**Task brief:** From the entries that follow, reproduce exactly and only the lines from the line with "362,132 L 383,21" to the line with "M 421,793 L", endpoints included.

**Supplied records:**

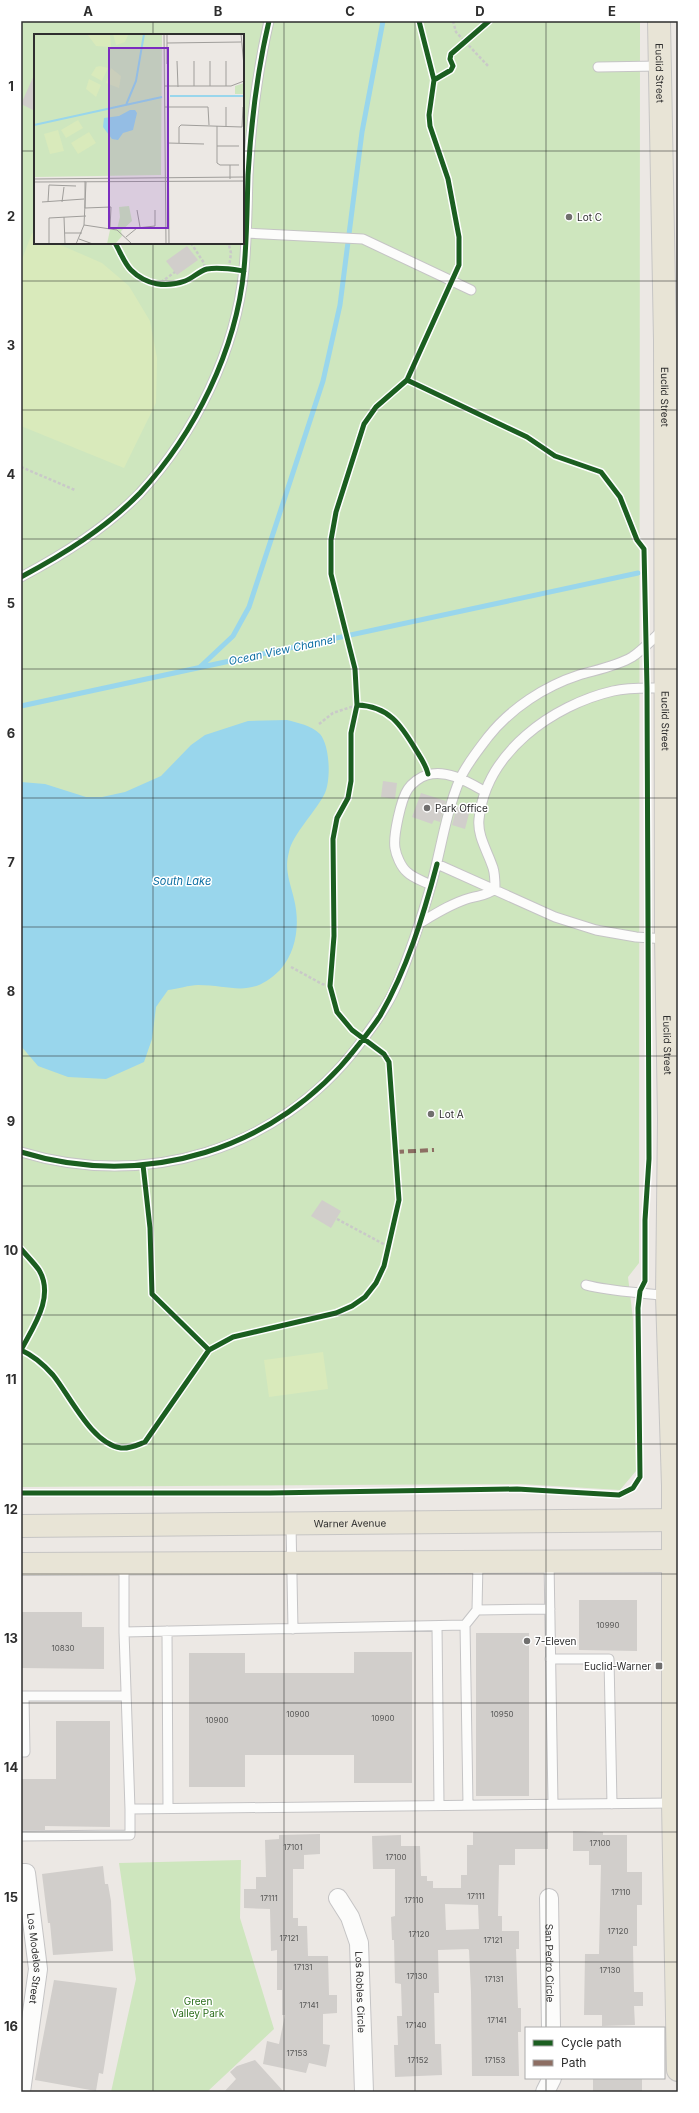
<svg xmlns="http://www.w3.org/2000/svg" width="699" height="2113" font-family="Inter,sans-serif">
<style>
.green{fill:#cee6be;fill-rule:evenodd}
.pitch{fill:#d9eabb}
.water{fill:#99d6ec}
.lines{fill:none;stroke-linecap:round;stroke-linejoin:round}
.stream{stroke:#99d6ec;stroke-width:5}
.building{fill:#d1cecb;fill-rule:evenodd}
.service-casing{stroke:#c5c4c5;stroke-width:11}
.minor-casing{stroke:#c5c4c5;stroke-width:20}
.primary-casing{stroke:#c6c5c4;stroke-width:24}
.path{stroke:#c9c9c8;stroke-width:2.5;stroke-dasharray:3 2;stroke-linecap:butt}
.service{stroke:#fcfcfb;stroke-width:9}
.minor{stroke:#fcfcfb;stroke-width:18}
.primary{stroke:#e8e4d6;stroke-width:22}
.quiet{stroke:#8d6e63;stroke-width:4;stroke-dasharray:8 4;stroke-linecap:butt}
.cycleway-casing{stroke:#fff;stroke-width:8}
.cycleway{stroke:#1b5e20;stroke-width:5}
.grid{fill:none;stroke:#2e2e2e;stroke-width:1;stroke-opacity:0.55}
.poi-dot{fill:#706f6e;stroke:#fff;stroke-width:1.5}
.labels{text-anchor:middle;stroke-width:3;stroke-linejoin:round;paint-order:stroke}
.number-label{font-size:8px;fill:#585857}
.street-label{font-size:10px;fill:#2e2e2e;stroke:#fff}
.poi-label{font-size:10px;fill:#2e2e2e;stroke:#fff;text-anchor:start}
.park-label{font-size:10px;fill:#2c6e1b;stroke:#fff}
.water-label{font-size:11px;font-style:italic;fill:#0d6fa3;stroke:#fff}
.inset-river{fill:none;stroke:#99d6ec;stroke-width:2}
.inset-road{fill:none;stroke:#a09e9b;stroke-width:1}
.view{fill:#7b2cbf;fill-opacity:0.15;stroke:#7b2cbf;stroke-width:2}
.inset-edge{fill:none;stroke:#2e2e2e;stroke-width:2}
.neatline{fill:none;stroke:#2e2e2e;stroke-width:1.5}
.grid-label{font-size:13px;text-anchor:middle;font-weight:bold;fill:#2e2e2e}
</style>
<rect width="100%" height="100%" fill="#ece8e4"/>
<path class="green" d="M 21,21 L 640,21 L 639,1263 L 628,1277 L 633,1319 L 636,1471 L 620,1490 L 520,1484 L 21,1487 ZM 35,35 L 243,35 L 243,243 L 35,243 Z
M 241,1860 L 240,1918 L 274,2029 L 207,2092 L 111,2092 L 136,1979 L 119,1863 Z"/>
<path class="pitch" d="M 32,233 L 35,234 L 35,243 L 56,243 L 102,263 L 129,286 L 150,321 L 157,358 L 156,403 L 124,468 L 21,426 L 21,262 Z
M 323,1352 L 328,1389 L 269,1397 L 264,1360 Z"/>
<path class="water" d="M 287,720 C 298,723 311,725 320,734 C 330,746 331,779 325,793 C 317,810 292,835 289,852 C 284,869 290,882 294,899 C 300,923 297,951 280,970 C 251,999 232,985 198,985 C 189,985 178,989 168,990 L 156,1007 L 152,1039 L 144,1062 L 106,1079 L 68,1077 L 38,1066 L 21,1046 L 21,782 L 45,784 L 86,797 L 102,797 L 125,792 L 161,776 L 191,745 L 205,735 L 248,721 Z"/>
<g class="lines">
<path class="stream" d="M 200,667 L 233,636 L 249,607 L 323,381 L 340,305 L 362,132 L 383,21
M 21,706 L 638,573"/>
</g>
<path class="building" d="M 35,73 L 35,111 L 21,104 Z
M 187,246 L 198,260 L 177,275 L 166,261 Z
M 383,781 L 397,783 L 395,799 L 381,797 Z
M 421,793 L 446,801 L 440,822 L 434,820 L 432,824 L 412,817 Z
M 457,806 L 470,810 L 465,829 L 452,825 Z
M 322,1200 L 341,1211 L 331,1228 L 311,1216 Z
M 579,1600 L 637,1600 L 637,1651 L 579,1650 Z
M 21,1612 L 82,1612 L 82,1627 L 104,1627 L 104,1669 L 21,1668 Z
M 476,1633 L 529,1633 L 529,1796 L 476,1796 Z
M 354,1652 L 412,1652 L 412,1783 L 354,1783 L 354,1755 L 245,1755 L 245,1787 L 189,1787 L 189,1653 L 245,1653 L 245,1673 L 354,1673 Z
M 56,1721 L 110,1721 L 110,1827 L 45,1826 L 45,1830 L 21,1830 L 21,1779 L 56,1779 Z
M 573,1831 L 603,1832 L 603,1835 L 627,1835 L 627,1872 L 642,1872 L 642,1905 L 637,1905 L 637,1946 L 633,1946 L 634,1992 L 643,1992 L 643,2006 L 634,2006 L 635,2025 L 602,2026 L 602,2015 L 584,2015 L 585,1954 L 599,1954 L 601,1865 L 589,1865 L 589,1851 L 573,1851 Z
M 473,1832 L 548,1832 L 548,1849 L 515,1849 L 515,1865 L 499,1865 L 498,1916 L 502,1916 L 502,1931 L 519,1931 L 519,1949 L 516,1949 L 518,2008 L 521,2008 L 521,2032 L 518,2032 L 519,2076 L 472,2076 L 471,1992 L 469,1950 L 468,1949 L 438,1950 L 439,1993 L 434,1993 L 435,2044 L 441,2044 L 442,2075 L 395,2077 L 394,2045 L 398,2045 L 397,2016 L 402,2016 L 401,1984 L 395,1983 L 394,1940 L 392,1940 L 391,1917 L 395,1916 L 395,1869 L 373,1869 L 372,1836 L 401,1835 L 401,1846 L 420,1846 L 421,1876 L 427,1876 L 427,1881 L 433,1881 L 433,1888 L 461,1888 L 461,1875 L 467,1875 L 467,1845 L 473,1845 ZM 445,1904 L 478,1905 L 479,1929 L 446,1930 Z
M 320,1834 L 320,1854 L 304,1855 L 304,1869 L 293,1869 L 293,1918 L 298,1918 L 298,1926 L 307,1926 L 308,1956 L 328,1956 L 329,1995 L 337,1995 L 337,2013 L 323,2014 L 323,2044 L 330,2045 L 326,2067 L 309,2063 L 306,2073 L 263,2064 L 267,2041 L 279,2044 L 285,2015 L 282,2015 L 282,1990 L 277,1990 L 277,1950 L 271,1951 L 270,1909 L 244,1908 L 244,1889 L 256,1889 L 256,1877 L 266,1877 L 265,1840 L 279,1839 L 279,1835 Z
M 103,1866 L 105,1884 L 108,1884 L 111,1901 L 113,1951 L 53,1955 L 50,1923 L 48,1923 L 42,1874 Z
M 54,1980 L 117,1988 L 103,2074 L 99,2073 L 96,2091 L 35,2080 Z
M 255,2060 L 284,2092 L 224,2092 L 236,2079 L 230,2072 L 237,2066 Z
M 593,2078 L 642,2078 L 642,2092 L 593,2092 Z"/>
<g class="lines">
<defs>
<path id="service" d="M 598,67 L 659,66
M 246,233 L 363,239 L 471,290
M 21,577 C 64,554 106,528 140,493 C 195,433 236,351 244,269 C 247,238 247,207 248,175 C 251,123 257,72 269,21
M 437,864 L 555,917 L 596,930 L 636,937 L 666,939
M 431,885 C 423,881 413,878 407,872 C 401,867 396,855 395,848 C 393,836 401,799 408,789 C 412,783 420,777 427,775 C 447,769 468,782 484,791
M 420,923 C 435,914 452,903 470,898 C 480,895 486,896 495,889 C 495,882 495,874 493,868 C 488,852 477,836 479,819 C 486,752 553,705 613,691 C 629,687 648,688 665,688
M 21,1152 C 146,1190 278,1150 358,1046 C 372,1027 388,1006 397,984 C 411,951 422,917 432,882 C 441,849 446,812 460,779 C 466,765 479,749 488,737 C 511,708 545,686 579,675 C 596,670 617,666 632,657 C 643,650 653,638 664,629
M 586,1285 C 613,1292 640,1292 668,1296
M 291,1525 L 293,1629
M 549,1561 L 553,1804
M 124,1564 L 124,1632 L 130,1809 L 673,1803
M 477,1610 L 550,1609
M 437,1626 L 439,1805
M 167,1631 L 168,1808
M 124,1632 L 465,1625
M 550,1659 L 609,1659 L 612,1804
M 21,1696 L 126,1696
M 21,1752 L 25,1752 L 24,1696
M 468,1805 L 465,1625 L 477,1610 L 478,1562
M 21,1836 L 130,1835 L 130,1809"/>
<g id="minor">
<path id="s1" d="M 21,1873 L 26,1873 L 38,1969 L 21,2092"/>
<path id="s2" d="M 338,1898 L 350,1917 L 359,1943 L 364,2092"/>
<path id="s3" d="M 549,1898 L 551,2028"/>
<path d="M 545,2092 L 552,2078"/>
</g>
<g id="primary">
<path id="s4" d="M 659,21 L 665,340 L 666,939 L 669,1119 L 667,1296 L 673,1486 L 673,1803 L 678,2070"/>
<path id="s5" d="M 21,1526 L 678,1520"/>
<path d="M 21,1564 L 678,1561"/>
</g>
</defs>
<use href="#service" class="service-casing"/>
<use href="#minor" class="minor-casing"/>
<use href="#primary" class="primary-casing"/>
<path class="path" d="M 453,21 L 456,32 L 489,67
M 191,243 L 204,263 L 205,270
M 225,243 L 229,245 L 231,253 L 229,268
M 157,285 L 175,272
M 21,467 L 75,490
M 319,724 L 333,713 L 357,705
M 291,967 L 322,984 L 330,986
M 337,1219 L 389,1247"/>
<use href="#service" class="service"/>
<use href="#minor" class="minor"/>
<use href="#primary" class="primary"/>
<path class="quiet" d="M 396,1152 L 434,1150"/>
<defs>
<path id="cycleway" d="M 434,80 L 451,70 L 453,66 L 450,59 L 451,54 L 489,21
M 115,243 C 120,251 124,263 131,270 C 146,285 166,288 185,281 C 193,278 199,271 207,269 C 220,267 231,269 244,271
M 21,577 C 64,554 106,528 140,493 C 195,433 236,351 244,269 C 247,238 247,207 248,175 C 251,123 257,72 269,21
M 357,705 C 389,706 401,725 416,750 C 421,758 426,765 428,774
M 21,1152 C 144,1190 277,1150 356,1048 C 364,1038 373,1027 380,1016 C 407,969 423,917 437,864
M 143,1165 L 150,1228 L 152,1294 L 209,1350
M 21,1249 C 27,1256 34,1263 39,1270 C 55,1297 33,1327 21,1350 C 32,1355 45,1366 53,1375 C 70,1396 92,1444 121,1448 C 130,1449 137,1445 145,1442 L 209,1350 L 233,1337 L 336,1313 L 352,1306 L 365,1297 L 376,1283 L 384,1266 L 399,1200 L 389,1062 L 384,1054 L 352,1030 L 337,1012 L 330,986 L 334,936 L 333,839 L 337,818 L 348,798 L 351,781 L 351,733 L 357,705 L 355,669 L 331,574 L 331,540 L 336,512 L 364,424 L 376,407 L 407,380 L 459,265 L 459,237 L 448,179 L 430,126 L 429,115 L 434,80 L 419,21
M 21,1493 L 270,1493 L 517,1489 L 619,1495 L 633,1488 L 640,1477 L 638,1308 L 640,1291 L 645,1281 L 645,1220 L 649,1159 L 647,688 L 644,549 L 637,540 L 620,497 L 601,472 L 555,456 L 527,437 L 407,380"/>
</defs>
<use href="#cycleway" class="cycleway-casing"/>
<use href="#cycleway" class="cycleway"/>
</g>
<path class="grid" d="M 153,21 L 153,35M 284,21 L 284,2092M 415,21 L 415,2092M 546,21 L 546,2028M 21,151 L 35,151M 243,151 L 678,151M 153,243 L 153,2092M 21,281 L 678,281M 21,410 L 678,410M 21,539 L 678,539M 21,669 L 678,669M 21,798 L 678,798M 21,927 L 678,927M 21,1056 L 678,1056M 21,1186 L 678,1186M 21,1315 L 678,1315M 21,1444 L 678,1444M 21,1574 L 678,1574M 21,1703 L 678,1703M 21,1832 L 678,1832M 21,1962 L 678,1962M 546,2078 L 546,2092"/>
<g class="poi-dot">
<circle cx="569" cy="217" r="4"/>
<circle cx="427" cy="808" r="4"/>
<circle cx="431" cy="1114" r="4"/>
<circle cx="527" cy="1641" r="4"/>
<rect x="655" y="1662" width="8" height="8" rx="2"/>
</g>
<g class="labels">
<g class="number-label">
<text x="608" y="1628">10990</text>
<text x="63" y="1651">10830</text>
<text x="298" y="1717">10900</text>
<text x="502" y="1717">10950</text>
<text x="383" y="1721">10900</text>
<text x="217" y="1723">10900</text>
<text x="600" y="1846">17100</text>
<text x="293" y="1850">17101</text>
<text x="396" y="1860">17100</text>
<text x="621" y="1895">17110</text>
<text x="476" y="1899">17111</text>
<text x="269" y="1901">17111</text>
<text x="414" y="1903">17110</text>
<text x="618" y="1934">17120</text>
<text x="419" y="1937">17120</text>
<text x="289" y="1941">17121</text>
<text x="493" y="1943">17121</text>
<text x="303" y="1970">17131</text>
<text x="610" y="1973">17130</text>
<text x="417" y="1979">17130</text>
<text x="494" y="1982">17131</text>
<text x="309" y="2008">17141</text>
<text x="497" y="2023">17141</text>
<text x="416" y="2028">17140</text>
<text x="297" y="2056">17153</text>
<text x="418" y="2063">17152</text>
<text x="495" y="2063">17153</text>
</g>
<g class="street-label">
<text dy="4" stroke="none"><textPath href="#s4" startOffset="52">Euclid Street</textPath></text>
<text dy="4" stroke="none"><textPath href="#s4" startOffset="376">Euclid Street</textPath></text>
<text dy="4" stroke="none"><textPath href="#s4" startOffset="700">Euclid Street</textPath></text>
<text dy="4" stroke="none"><textPath href="#s4" startOffset="1024">Euclid Street</textPath></text>
<text dy="4" stroke="none"><textPath href="#s5" startOffset="329">Warner Avenue</textPath></text>
<text dy="4" stroke="none"><textPath href="#s1" startOffset="91">Los Modelos Street</textPath></text>
<text dy="4" stroke="none"><textPath href="#s3" startOffset="65">San Pedro Circle</textPath></text>
<text dy="4" stroke="none"><textPath href="#s2" startOffset="99">Los Robles Circle</textPath></text>
</g>
<g class="poi-label">
<text x="577" y="221">Lot C</text>
<text x="435" y="812">Park Office</text>
<text x="439" y="1118">Lot A</text>
<text x="535" y="1645">7-Eleven</text>
<text x="651" y="1670" text-anchor="end">Euclid-Warner</text>
</g>
<g class="park-label">
<text x="198" y="2005">Green<tspan x="198" dy="12">Valley Park</tspan></text>
</g>
<g class="water-label">
<text transform="translate(282 650) rotate(-12)" y="4">Ocean View Channel</text>
<text x="182" y="885">South Lake</text>
</g>
</g>
<g transform="translate(34 34)">
<rect width="210" height="210" fill="#ece8e4"/>
<path d="M 0,0 L 128,0 L 127,141 L 0,143 ZM 210,49 L 210,60 L 201,60 L 201,52 ZM 95,172 L 98,187 L 87,197 L 88,202 L 81,210 L 73,210 L 76,196 L 83,195 L 86,183 L 85,173 Z" fill="#cee6be"/>
<path d="M 53,0 L 76,0 L 77,13 L 62,12 ZM 79,0 L 94,0 L 94,1 L 91,8 L 82,11 ZM 66,32 L 74,34 L 68,47 L 57,41 L 62,33 ZM 77,34 L 87,42 L 85,54 L 72,49 ZM 55,45 L 67,51 L 62,63 L 52,55 ZM 44,86 L 49,94 L 32,104 L 27,96 ZM 24,96 L 30,117 L 16,120 L 10,100 ZM 55,98 L 62,109 L 44,120 L 37,109 Z" fill="#d9eabb"/>
<path d="M 96,76 L 101,76 L 103,79 L 99,96 L 89,99 L 84,106 L 78,105 L 69,93 L 70,84 L 85,82 Z" fill="#99d6ec"/>
<path class="inset-river" d="M 136,62 L 210,62M 92,71 L 102,47 L 110,0M 0,91 L 128,63"/>
<path class="inset-road" d="M 130,0 L 132,210M 133,0 L 133,30M 207,0 L 210,32M 133,9 L 207,8M 143,27 L 144,53M 160,27 L 160,52M 192,27 L 192,52M 131,52 L 197,52 L 210,47M 176,52 L 176,27M 131,73 L 174,73 L 175,91M 192,73 L 192,93M 134,79 L 135,210M 183,92 L 183,129 L 186,131 L 205,131M 134,109 L 170,110M 145,109 L 145,93 L 147,91 L 208,93 L 209,73M 183,112 L 205,112M 196,131 L 196,145M 0,145 L 210,143M 0,148 L 210,147M 8,168 L 50,165M 14,168 L 15,151 L 42,152M 28,168 L 30,153M 51,174 L 77,173 L 76,194M 51,174 L 51,147M 103,176 L 106,193M 30,183 L 31,210M 50,191 L 83,196 L 98,210M 31,199 L 48,199M 92,203 L 103,194 L 121,192 L 121,176M 45,205 L 59,210M 15,210 L 15,184 L 52,182M 42,210 L 50,191 L 52,148M 108,210 L 122,210"/>
<path class="view" d="M 75,14 L 134,14 L 134,194 L 75,194 Z"/>
<rect width="210" height="210" class="inset-edge"/>
</g>
<rect width="699" height="2113" fill="none" stroke="#ffffff" stroke-width="44"/>
<rect x="525" y="2027" width="140" height="52" fill="#ffffff" stroke="#ababab"/>
<rect x="533" y="2040" width="20" height="6" fill="#1b5e20" stroke="#ababab"/>
<text x="561" y="2047" font-size="12" fill="#2e2e2e">Cycle path</text>
<rect x="533" y="2060" width="20" height="6" fill="#8d6e63" stroke="#ababab"/>
<text x="561" y="2067" font-size="12" fill="#2e2e2e">Path</text>
<rect x="22" y="22" width="655" height="2069" class="neatline"/>
<g class="grid-label">
<text x="88" y="16">A</text>
<text x="218" y="16">B</text>
<text x="350" y="16">C</text>
<text x="480" y="16">D</text>
<text x="612" y="16">E</text>
<text x="11" y="91">1</text>
<text x="11" y="221">2</text>
<text x="11" y="350">3</text>
<text x="11" y="479">4</text>
<text x="11" y="608">5</text>
<text x="11" y="738">6</text>
<text x="11" y="867">7</text>
<text x="11" y="996">8</text>
<text x="11" y="1126">9</text>
<text x="11" y="1255">10</text>
<text x="11" y="1384">11</text>
<text x="11" y="1514">12</text>
<text x="11" y="1643">13</text>
<text x="11" y="1772">14</text>
<text x="11" y="1902">15</text>
<text x="11" y="2031">16</text>
</g>
</svg>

**Task response:**
<path class="stream" d="M 200,667 L 233,636 L 249,607 L 323,381 L 340,305 L 362,132 L 383,21
M 21,706 L 638,573"/>
</g>
<path class="building" d="M 35,73 L 35,111 L 21,104 Z
M 187,246 L 198,260 L 177,275 L 166,261 Z
M 383,781 L 397,783 L 395,799 L 381,797 Z
M 421,793 L 446,801 L 440,822 L 434,820 L 432,824 L 412,817 Z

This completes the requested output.